(SOURCE TEXT):
_____

Lecture 11 – Interpolation, Curve Fitting, and Extrapolation
Step 1 – In your MATLAB Workspace, load Tesla stock price data using this command
load TSLA_stock_history_Mar_2022_2023.mat
NOTE 1: Variable “Stock_Date” is the number days since 7 March 2022
NOTE 2: Date numbers don’t increment uniformly – market isn’t open every day
NOTE 3: Variable “Stock_Price” is the rounded closing stock price
Step 2 – In the MATLAB “Curve Fitter” app, use the “Select Data” button and load in “Stock_Date” as the “X value” and “Stock_Price” as the “Y value”
Step 3 – Make “FIT TYPE” (see figure immediately below) “Interpolant”
Step 4 – “Export” by selecting “Generate Code” (as show in figure above on right side) to create a function called “createFit” that you paste into your script and call using this line:
[fitresult, gof] = createFit(Stock_Dates, Stock_Price)
a. Interpolation: Compare and show “fitresult” and “Stock_Price” values for days 1, 100, and 361 are identical – goal is to show interpolation result passes through the values being interpolated. Show that you can compute a price for day numbers 275.5 and 351.1 – the goal is to show you can now compute values at any date. Hint – use command “fitresult([1 100 361])” to get the fitresult values where the numerical values are the days, not indices
[deliverables: table of “fitresult” values, “Stock_Price” values, and 2 sentences explaining the different prices]
b. Curve Fit – Use “polyfit” command to generate polynomial fits to the data for N = 3, 5, & 7 (type “help polyfit” in the command window for information for what N means) for the same 5 dates provided in part a. Here is an example line of code where N=7:
p7 = polyfit(Stock_Dates, Stock_Price, 7)

_____

(EXERCISE INSTRUCTIONS):
Please answer from the lecture excerpt above: which fit type does Step 3 say to choose?

(SUPPLIED DATA):
_____

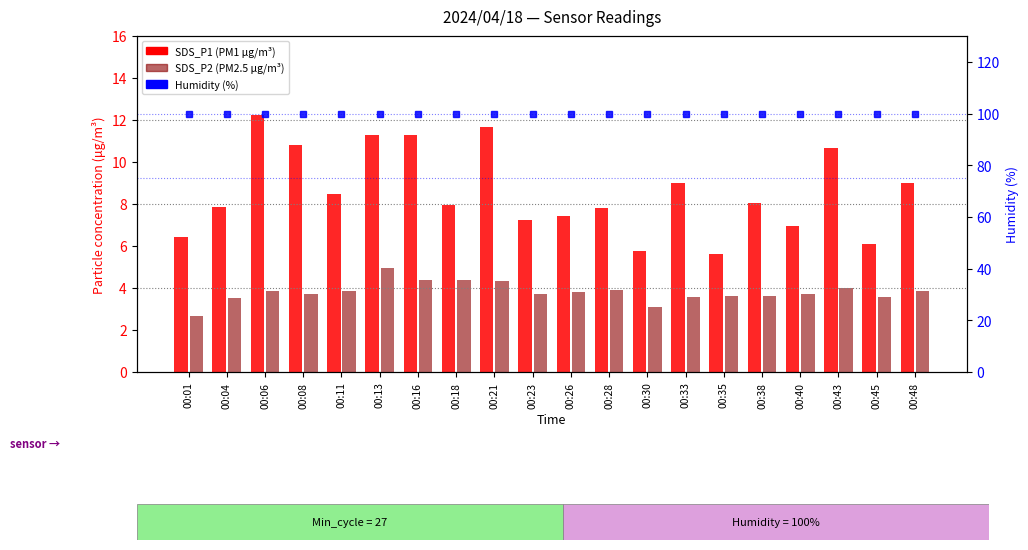

At how many categories does at least one series exceed 92?

20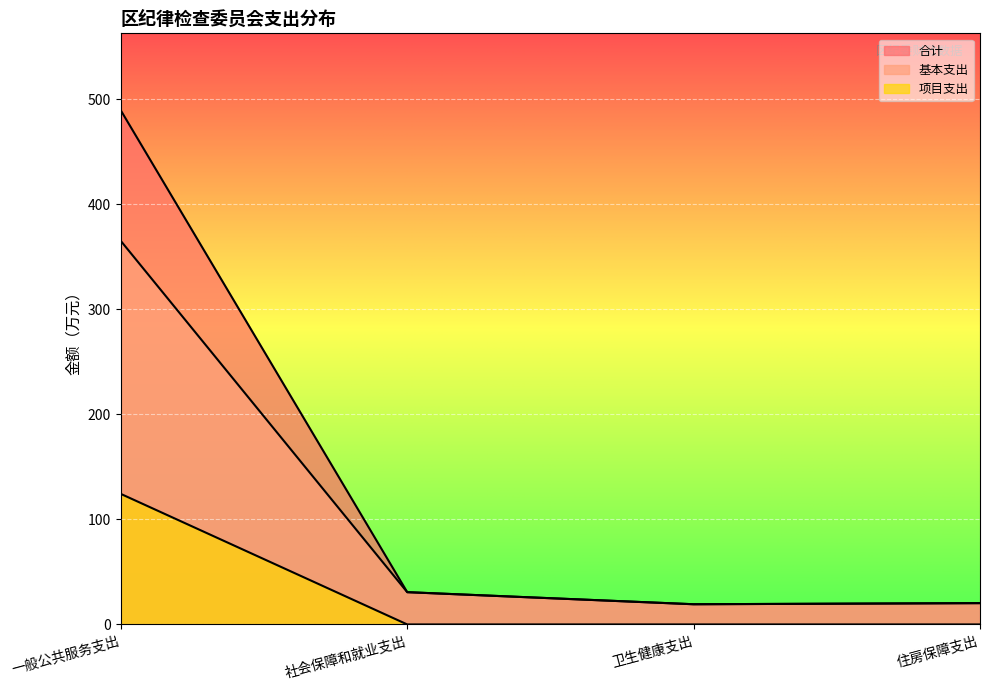

What is the total value across all series at 住房保障支出?

40.6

_____

(RESULT):
Interpolant